Records from a data collection
◇ ◇ ◇

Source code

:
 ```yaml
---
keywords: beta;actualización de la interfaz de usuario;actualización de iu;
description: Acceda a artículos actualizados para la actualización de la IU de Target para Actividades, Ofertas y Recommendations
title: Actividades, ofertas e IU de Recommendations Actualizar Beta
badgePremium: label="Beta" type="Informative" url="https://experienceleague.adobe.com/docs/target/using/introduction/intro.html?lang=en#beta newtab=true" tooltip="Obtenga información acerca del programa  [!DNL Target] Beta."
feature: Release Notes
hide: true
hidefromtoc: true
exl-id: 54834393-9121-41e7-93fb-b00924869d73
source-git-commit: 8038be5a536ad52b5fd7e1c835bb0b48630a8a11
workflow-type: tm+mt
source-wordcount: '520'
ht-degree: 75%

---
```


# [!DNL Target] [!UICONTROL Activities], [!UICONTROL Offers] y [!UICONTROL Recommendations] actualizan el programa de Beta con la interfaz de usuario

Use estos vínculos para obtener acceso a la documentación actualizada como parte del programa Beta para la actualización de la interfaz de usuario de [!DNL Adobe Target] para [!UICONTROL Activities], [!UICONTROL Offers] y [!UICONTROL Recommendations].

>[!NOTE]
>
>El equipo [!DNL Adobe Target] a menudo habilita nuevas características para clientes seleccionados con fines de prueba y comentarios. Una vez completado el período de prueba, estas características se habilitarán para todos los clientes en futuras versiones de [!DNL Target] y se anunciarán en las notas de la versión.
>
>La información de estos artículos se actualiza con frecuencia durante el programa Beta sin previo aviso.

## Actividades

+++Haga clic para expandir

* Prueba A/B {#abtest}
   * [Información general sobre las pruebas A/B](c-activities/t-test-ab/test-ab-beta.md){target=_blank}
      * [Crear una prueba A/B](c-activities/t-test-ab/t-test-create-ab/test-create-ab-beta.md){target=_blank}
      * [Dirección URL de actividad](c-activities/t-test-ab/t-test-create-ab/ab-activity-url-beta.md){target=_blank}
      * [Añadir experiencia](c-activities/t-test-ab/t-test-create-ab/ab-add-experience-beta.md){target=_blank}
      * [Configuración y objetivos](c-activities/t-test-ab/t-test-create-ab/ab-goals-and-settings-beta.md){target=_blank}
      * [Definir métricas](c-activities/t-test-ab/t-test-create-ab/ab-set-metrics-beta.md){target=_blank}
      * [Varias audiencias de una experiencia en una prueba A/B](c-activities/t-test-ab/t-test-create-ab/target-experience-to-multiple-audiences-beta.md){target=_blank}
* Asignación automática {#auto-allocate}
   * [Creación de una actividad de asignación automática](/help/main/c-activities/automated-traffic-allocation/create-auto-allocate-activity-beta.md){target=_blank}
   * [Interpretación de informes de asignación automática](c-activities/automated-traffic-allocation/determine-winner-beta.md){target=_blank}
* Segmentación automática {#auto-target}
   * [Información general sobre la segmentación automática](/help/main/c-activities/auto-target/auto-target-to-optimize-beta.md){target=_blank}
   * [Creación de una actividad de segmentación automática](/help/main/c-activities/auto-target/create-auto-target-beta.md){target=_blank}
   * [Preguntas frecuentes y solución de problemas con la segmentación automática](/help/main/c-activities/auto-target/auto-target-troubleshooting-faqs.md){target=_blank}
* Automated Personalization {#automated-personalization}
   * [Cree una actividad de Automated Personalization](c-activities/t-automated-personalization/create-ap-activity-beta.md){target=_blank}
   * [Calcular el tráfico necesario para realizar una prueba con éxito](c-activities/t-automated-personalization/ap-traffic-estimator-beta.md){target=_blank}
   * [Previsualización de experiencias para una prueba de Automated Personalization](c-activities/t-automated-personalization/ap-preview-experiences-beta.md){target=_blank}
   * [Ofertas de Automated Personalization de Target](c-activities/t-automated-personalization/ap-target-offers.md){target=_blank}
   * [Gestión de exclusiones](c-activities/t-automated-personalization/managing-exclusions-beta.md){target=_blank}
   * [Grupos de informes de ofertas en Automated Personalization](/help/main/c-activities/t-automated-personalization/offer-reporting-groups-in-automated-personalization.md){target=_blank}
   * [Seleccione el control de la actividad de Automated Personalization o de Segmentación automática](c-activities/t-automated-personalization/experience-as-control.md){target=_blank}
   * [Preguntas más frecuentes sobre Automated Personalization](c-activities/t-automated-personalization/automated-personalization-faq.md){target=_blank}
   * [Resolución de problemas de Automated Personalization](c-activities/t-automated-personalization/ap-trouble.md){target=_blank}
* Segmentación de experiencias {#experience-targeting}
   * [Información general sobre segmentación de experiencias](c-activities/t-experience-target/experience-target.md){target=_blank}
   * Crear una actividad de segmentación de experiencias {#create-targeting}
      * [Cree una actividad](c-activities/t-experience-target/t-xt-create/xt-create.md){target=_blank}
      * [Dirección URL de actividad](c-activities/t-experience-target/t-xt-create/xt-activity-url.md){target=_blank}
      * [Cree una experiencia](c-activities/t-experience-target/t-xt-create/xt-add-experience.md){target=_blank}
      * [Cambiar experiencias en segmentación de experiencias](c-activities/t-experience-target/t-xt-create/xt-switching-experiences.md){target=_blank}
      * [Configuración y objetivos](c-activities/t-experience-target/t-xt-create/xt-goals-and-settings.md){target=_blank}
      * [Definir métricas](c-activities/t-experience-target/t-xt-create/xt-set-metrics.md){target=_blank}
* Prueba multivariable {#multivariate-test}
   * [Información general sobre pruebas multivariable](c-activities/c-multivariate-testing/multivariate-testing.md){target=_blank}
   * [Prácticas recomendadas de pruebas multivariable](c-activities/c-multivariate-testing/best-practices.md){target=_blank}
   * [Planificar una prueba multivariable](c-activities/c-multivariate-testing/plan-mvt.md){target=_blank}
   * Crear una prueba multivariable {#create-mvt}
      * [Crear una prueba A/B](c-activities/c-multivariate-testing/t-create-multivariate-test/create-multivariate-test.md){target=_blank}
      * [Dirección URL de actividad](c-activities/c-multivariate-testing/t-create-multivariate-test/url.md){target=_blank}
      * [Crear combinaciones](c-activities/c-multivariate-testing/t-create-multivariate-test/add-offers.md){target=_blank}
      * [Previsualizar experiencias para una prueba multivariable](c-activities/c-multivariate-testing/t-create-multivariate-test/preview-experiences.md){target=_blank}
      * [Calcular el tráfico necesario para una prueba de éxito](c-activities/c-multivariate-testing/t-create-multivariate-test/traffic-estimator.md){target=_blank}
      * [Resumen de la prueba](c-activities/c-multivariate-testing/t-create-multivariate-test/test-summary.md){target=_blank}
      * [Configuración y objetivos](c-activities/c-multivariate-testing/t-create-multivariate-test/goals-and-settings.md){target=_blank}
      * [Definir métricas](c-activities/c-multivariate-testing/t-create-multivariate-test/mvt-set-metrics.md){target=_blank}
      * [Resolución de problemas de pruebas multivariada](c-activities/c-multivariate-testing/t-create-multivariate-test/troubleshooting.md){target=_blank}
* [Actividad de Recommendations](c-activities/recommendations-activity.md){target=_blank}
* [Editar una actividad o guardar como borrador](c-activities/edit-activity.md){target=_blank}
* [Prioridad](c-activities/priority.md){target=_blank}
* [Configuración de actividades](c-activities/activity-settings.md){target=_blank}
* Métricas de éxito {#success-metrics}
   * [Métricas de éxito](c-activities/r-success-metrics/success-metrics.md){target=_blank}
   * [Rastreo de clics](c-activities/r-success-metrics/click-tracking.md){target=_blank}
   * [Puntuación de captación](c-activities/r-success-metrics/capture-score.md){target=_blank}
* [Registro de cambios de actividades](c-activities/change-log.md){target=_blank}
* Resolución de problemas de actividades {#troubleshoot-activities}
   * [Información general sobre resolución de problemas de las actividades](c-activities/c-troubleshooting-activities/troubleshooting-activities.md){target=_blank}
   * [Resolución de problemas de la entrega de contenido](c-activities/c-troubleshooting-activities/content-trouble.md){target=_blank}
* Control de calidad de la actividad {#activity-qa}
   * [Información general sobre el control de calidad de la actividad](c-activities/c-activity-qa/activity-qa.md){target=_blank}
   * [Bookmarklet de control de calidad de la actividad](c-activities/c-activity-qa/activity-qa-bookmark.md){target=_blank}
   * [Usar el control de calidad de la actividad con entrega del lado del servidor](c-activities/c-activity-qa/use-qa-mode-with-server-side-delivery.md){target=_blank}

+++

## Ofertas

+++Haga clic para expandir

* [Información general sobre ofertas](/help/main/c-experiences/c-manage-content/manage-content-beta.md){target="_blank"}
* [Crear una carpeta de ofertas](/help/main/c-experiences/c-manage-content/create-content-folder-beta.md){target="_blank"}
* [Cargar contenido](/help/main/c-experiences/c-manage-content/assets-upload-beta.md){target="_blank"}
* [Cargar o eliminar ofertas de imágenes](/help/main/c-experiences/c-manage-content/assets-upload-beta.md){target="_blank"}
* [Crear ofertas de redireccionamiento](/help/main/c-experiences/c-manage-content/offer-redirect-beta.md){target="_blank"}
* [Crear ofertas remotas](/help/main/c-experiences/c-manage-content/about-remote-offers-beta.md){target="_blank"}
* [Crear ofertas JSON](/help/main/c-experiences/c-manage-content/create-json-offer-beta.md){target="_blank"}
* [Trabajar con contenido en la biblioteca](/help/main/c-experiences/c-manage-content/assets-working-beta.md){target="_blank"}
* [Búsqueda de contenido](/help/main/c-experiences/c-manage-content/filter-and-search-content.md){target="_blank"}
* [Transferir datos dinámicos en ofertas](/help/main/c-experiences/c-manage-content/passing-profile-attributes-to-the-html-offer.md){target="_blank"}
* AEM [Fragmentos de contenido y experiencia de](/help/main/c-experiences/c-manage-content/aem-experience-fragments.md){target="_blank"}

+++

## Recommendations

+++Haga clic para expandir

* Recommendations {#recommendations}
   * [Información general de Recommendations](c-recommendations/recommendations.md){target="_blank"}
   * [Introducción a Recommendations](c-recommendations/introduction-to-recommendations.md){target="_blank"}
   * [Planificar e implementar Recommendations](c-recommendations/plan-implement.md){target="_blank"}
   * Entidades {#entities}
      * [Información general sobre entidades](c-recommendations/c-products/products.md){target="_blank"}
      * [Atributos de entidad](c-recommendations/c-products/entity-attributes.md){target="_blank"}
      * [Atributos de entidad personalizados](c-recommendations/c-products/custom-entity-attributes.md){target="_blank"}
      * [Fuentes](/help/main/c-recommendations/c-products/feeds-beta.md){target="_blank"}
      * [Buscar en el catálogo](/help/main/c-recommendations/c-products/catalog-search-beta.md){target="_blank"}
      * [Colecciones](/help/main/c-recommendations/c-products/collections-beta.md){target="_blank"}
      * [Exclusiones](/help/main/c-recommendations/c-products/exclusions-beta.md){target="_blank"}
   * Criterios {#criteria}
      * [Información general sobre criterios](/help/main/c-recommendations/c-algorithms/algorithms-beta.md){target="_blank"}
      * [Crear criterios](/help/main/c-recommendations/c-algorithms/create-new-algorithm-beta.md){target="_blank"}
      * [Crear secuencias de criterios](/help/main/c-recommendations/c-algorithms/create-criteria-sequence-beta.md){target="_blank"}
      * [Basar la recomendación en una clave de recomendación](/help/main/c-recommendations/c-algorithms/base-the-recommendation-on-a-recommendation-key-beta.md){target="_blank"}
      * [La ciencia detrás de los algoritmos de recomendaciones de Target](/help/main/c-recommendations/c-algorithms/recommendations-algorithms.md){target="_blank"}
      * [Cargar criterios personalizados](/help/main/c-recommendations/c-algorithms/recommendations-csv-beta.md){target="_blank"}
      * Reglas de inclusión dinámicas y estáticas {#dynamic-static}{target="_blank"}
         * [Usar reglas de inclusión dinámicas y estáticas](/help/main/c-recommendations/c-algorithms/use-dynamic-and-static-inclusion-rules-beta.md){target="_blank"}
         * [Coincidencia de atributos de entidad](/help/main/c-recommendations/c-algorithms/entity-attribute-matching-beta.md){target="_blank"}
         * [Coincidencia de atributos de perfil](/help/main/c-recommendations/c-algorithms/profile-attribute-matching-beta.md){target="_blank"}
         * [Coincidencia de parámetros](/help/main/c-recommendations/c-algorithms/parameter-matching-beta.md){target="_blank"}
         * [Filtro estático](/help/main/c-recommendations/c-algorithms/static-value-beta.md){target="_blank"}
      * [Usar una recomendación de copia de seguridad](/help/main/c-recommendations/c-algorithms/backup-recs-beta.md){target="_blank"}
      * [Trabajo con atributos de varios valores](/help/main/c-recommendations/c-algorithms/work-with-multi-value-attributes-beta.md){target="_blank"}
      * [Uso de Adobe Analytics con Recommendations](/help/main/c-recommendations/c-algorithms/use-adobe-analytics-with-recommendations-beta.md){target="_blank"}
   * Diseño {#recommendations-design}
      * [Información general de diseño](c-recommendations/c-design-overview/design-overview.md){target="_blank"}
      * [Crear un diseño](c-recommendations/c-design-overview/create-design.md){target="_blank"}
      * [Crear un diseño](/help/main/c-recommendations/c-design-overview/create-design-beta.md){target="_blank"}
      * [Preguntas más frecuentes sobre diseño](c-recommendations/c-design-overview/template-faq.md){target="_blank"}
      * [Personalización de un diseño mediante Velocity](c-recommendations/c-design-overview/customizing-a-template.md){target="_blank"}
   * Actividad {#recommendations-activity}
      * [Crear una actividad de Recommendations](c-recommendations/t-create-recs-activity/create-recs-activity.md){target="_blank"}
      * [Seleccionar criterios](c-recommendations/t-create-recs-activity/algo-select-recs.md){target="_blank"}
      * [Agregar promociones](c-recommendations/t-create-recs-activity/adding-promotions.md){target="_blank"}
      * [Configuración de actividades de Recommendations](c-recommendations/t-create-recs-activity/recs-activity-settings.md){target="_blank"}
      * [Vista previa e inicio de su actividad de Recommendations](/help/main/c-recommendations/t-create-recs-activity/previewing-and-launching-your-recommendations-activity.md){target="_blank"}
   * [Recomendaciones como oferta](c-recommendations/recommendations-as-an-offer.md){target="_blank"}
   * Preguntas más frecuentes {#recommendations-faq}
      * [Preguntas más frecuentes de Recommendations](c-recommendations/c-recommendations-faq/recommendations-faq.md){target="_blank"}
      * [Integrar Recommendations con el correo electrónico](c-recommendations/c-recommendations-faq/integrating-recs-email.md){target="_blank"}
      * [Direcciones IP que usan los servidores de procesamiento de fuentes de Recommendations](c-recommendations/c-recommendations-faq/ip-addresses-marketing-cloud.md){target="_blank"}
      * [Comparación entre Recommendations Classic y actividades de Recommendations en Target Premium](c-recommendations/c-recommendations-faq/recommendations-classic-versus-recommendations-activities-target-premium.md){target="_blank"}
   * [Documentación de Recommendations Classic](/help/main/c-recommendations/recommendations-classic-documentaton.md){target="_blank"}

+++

◇ ◇ ◇

▸ Task prompt:
Check the records above and copy each line that has the string "programa".

▸ Response below:
badgePremium: label="Beta" type="Informative" url="https://experienceleague.adobe.com/docs/target/using/introduction/intro.html?lang=en#beta newtab=true" tooltip="Obtenga información acerca del programa  [!DNL Target] Beta."
# [!DNL Target] [!UICONTROL Activities], [!UICONTROL Offers] y [!UICONTROL Recommendations] actualizan el programa de Beta con la interfaz de usuario
Use estos vínculos para obtener acceso a la documentación actualizada como parte del programa Beta para la actualización de la interfaz de usuario de [!DNL Adobe Target] para [!UICONTROL Activities], [!UICONTROL Offers] y [!UICONTROL Recommendations].
>La información de estos artículos se actualiza con frecuencia durante el programa Beta sin previo aviso.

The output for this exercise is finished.